▸ WHAT THE TASK REQUIRES:
Reproduce, character for character, the lines below from the first through the one with "#### Wire (Unified Command)". Leave pictures out.

Rendered images with source text:
________________

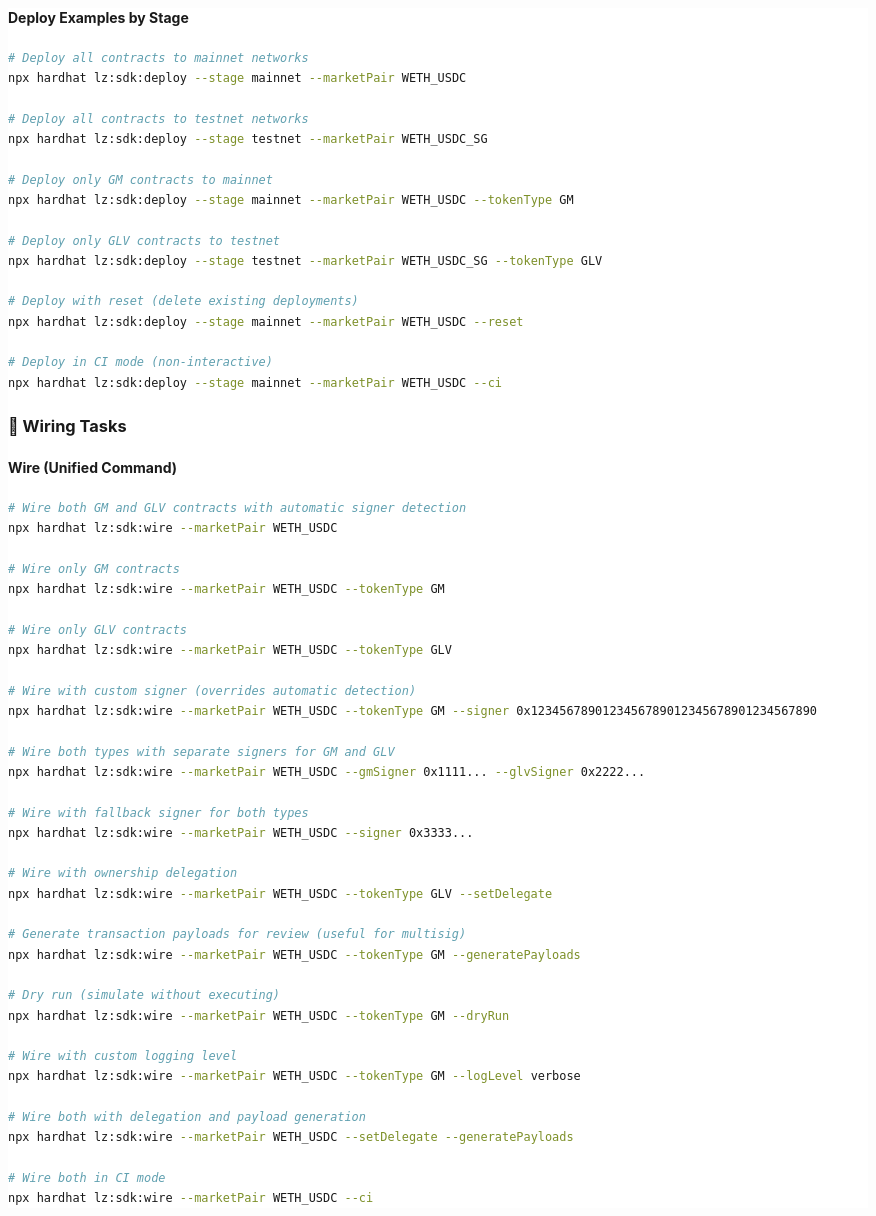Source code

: #### Deploy Examples by Stage
```bash
# Deploy all contracts to mainnet networks
npx hardhat lz:sdk:deploy --stage mainnet --marketPair WETH_USDC

# Deploy all contracts to testnet networks
npx hardhat lz:sdk:deploy --stage testnet --marketPair WETH_USDC_SG

# Deploy only GM contracts to mainnet
npx hardhat lz:sdk:deploy --stage mainnet --marketPair WETH_USDC --tokenType GM

# Deploy only GLV contracts to testnet
npx hardhat lz:sdk:deploy --stage testnet --marketPair WETH_USDC_SG --tokenType GLV

# Deploy with reset (delete existing deployments)
npx hardhat lz:sdk:deploy --stage mainnet --marketPair WETH_USDC --reset

# Deploy in CI mode (non-interactive)
npx hardhat lz:sdk:deploy --stage mainnet --marketPair WETH_USDC --ci
```

### 🔗 Wiring Tasks

#### Wire (Unified Command)
```bash
# Wire both GM and GLV contracts with automatic signer detection
npx hardhat lz:sdk:wire --marketPair WETH_USDC

# Wire only GM contracts
npx hardhat lz:sdk:wire --marketPair WETH_USDC --tokenType GM

# Wire only GLV contracts
npx hardhat lz:sdk:wire --marketPair WETH_USDC --tokenType GLV

# Wire with custom signer (overrides automatic detection)
npx hardhat lz:sdk:wire --marketPair WETH_USDC --tokenType GM --signer 0x1234567890123456789012345678901234567890

# Wire both types with separate signers for GM and GLV
npx hardhat lz:sdk:wire --marketPair WETH_USDC --gmSigner 0x1111... --glvSigner 0x2222...

# Wire with fallback signer for both types
npx hardhat lz:sdk:wire --marketPair WETH_USDC --signer 0x3333...

# Wire with ownership delegation
npx hardhat lz:sdk:wire --marketPair WETH_USDC --tokenType GLV --setDelegate

# Generate transaction payloads for review (useful for multisig)
npx hardhat lz:sdk:wire --marketPair WETH_USDC --tokenType GM --generatePayloads

# Dry run (simulate without executing)
npx hardhat lz:sdk:wire --marketPair WETH_USDC --tokenType GM --dryRun

# Wire with custom logging level
npx hardhat lz:sdk:wire --marketPair WETH_USDC --tokenType GM --logLevel verbose

# Wire both with delegation and payload generation
npx hardhat lz:sdk:wire --marketPair WETH_USDC --setDelegate --generatePayloads

# Wire both in CI mode
npx hardhat lz:sdk:wire --marketPair WETH_USDC --ci
```
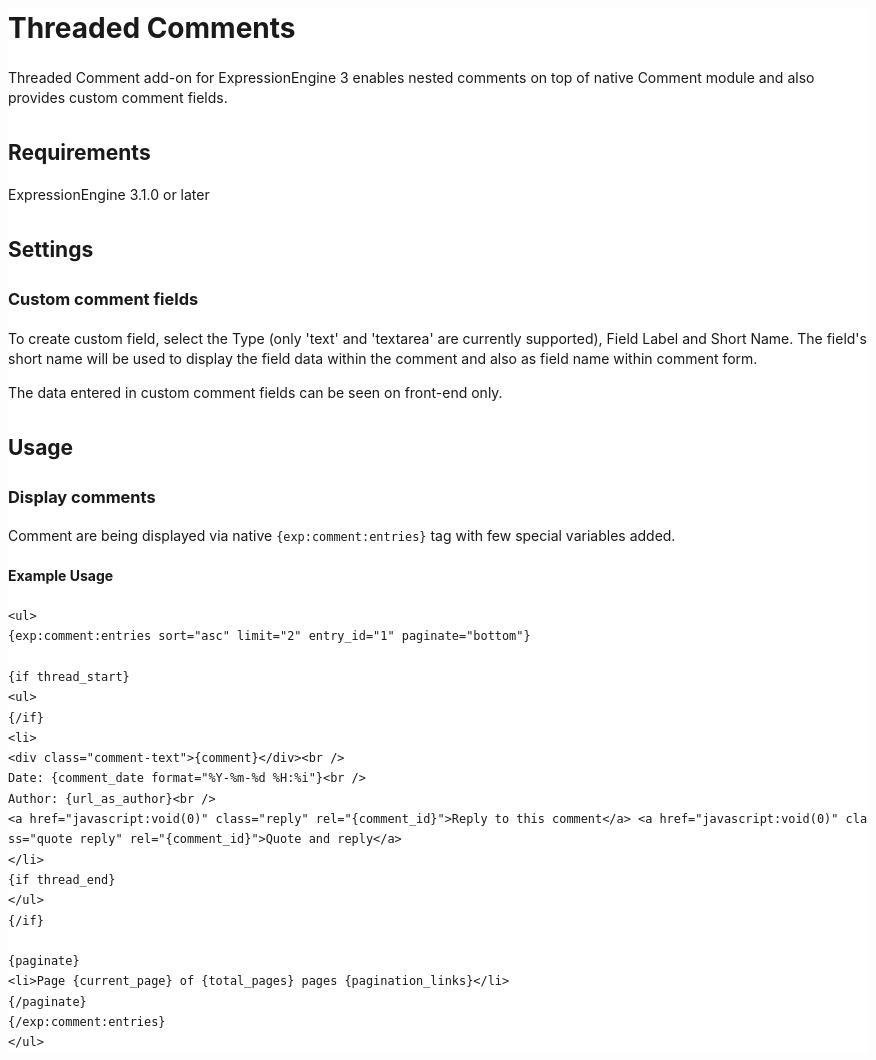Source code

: # Threaded Comments

Threaded Comment add-on for ExpressionEngine 3 enables nested comments on top of native Comment module and also provides custom comment fields.

## Requirements

ExpressionEngine 3.1.0 or later

## Settings

### Custom comment fields

To create custom field, select the Type (only 'text' and 'textarea' are currently supported), Field Label and Short Name. The field's short name will be used to display the field data within the comment and also as field name within comment form.

The data entered in custom comment fields can be seen on front-end only.

## Usage

### Display comments

Comment are being displayed via native `{exp:comment:entries}` tag with few special variables added.

#### Example Usage

```
<ul>
{exp:comment:entries sort="asc" limit="2" entry_id="1" paginate="bottom"}

{if thread_start}
<ul>
{/if}
<li>
<div class="comment-text">{comment}</div><br />
Date: {comment_date format="%Y-%m-%d %H:%i"}<br />
Author: {url_as_author}<br />
<a href="javascript:void(0)" class="reply" rel="{comment_id}">Reply to this comment</a> <a href="javascript:void(0)" class="quote reply" rel="{comment_id}">Quote and reply</a>
</li>
{if thread_end}
</ul>
{/if}
        
{paginate}
<li>Page {current_page} of {total_pages} pages {pagination_links}</li>
{/paginate}
{/exp:comment:entries}
</ul>
```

________________

▸ PROBLEM SOLUTION:
Source code

: #### Deploy Examples by Stage
```bash
# Deploy all contracts to mainnet networks
npx hardhat lz:sdk:deploy --stage mainnet --marketPair WETH_USDC

# Deploy all contracts to testnet networks
npx hardhat lz:sdk:deploy --stage testnet --marketPair WETH_USDC_SG

# Deploy only GM contracts to mainnet
npx hardhat lz:sdk:deploy --stage mainnet --marketPair WETH_USDC --tokenType GM

# Deploy only GLV contracts to testnet
npx hardhat lz:sdk:deploy --stage testnet --marketPair WETH_USDC_SG --tokenType GLV

# Deploy with reset (delete existing deployments)
npx hardhat lz:sdk:deploy --stage mainnet --marketPair WETH_USDC --reset

# Deploy in CI mode (non-interactive)
npx hardhat lz:sdk:deploy --stage mainnet --marketPair WETH_USDC --ci
```

### 🔗 Wiring Tasks

#### Wire (Unified Command)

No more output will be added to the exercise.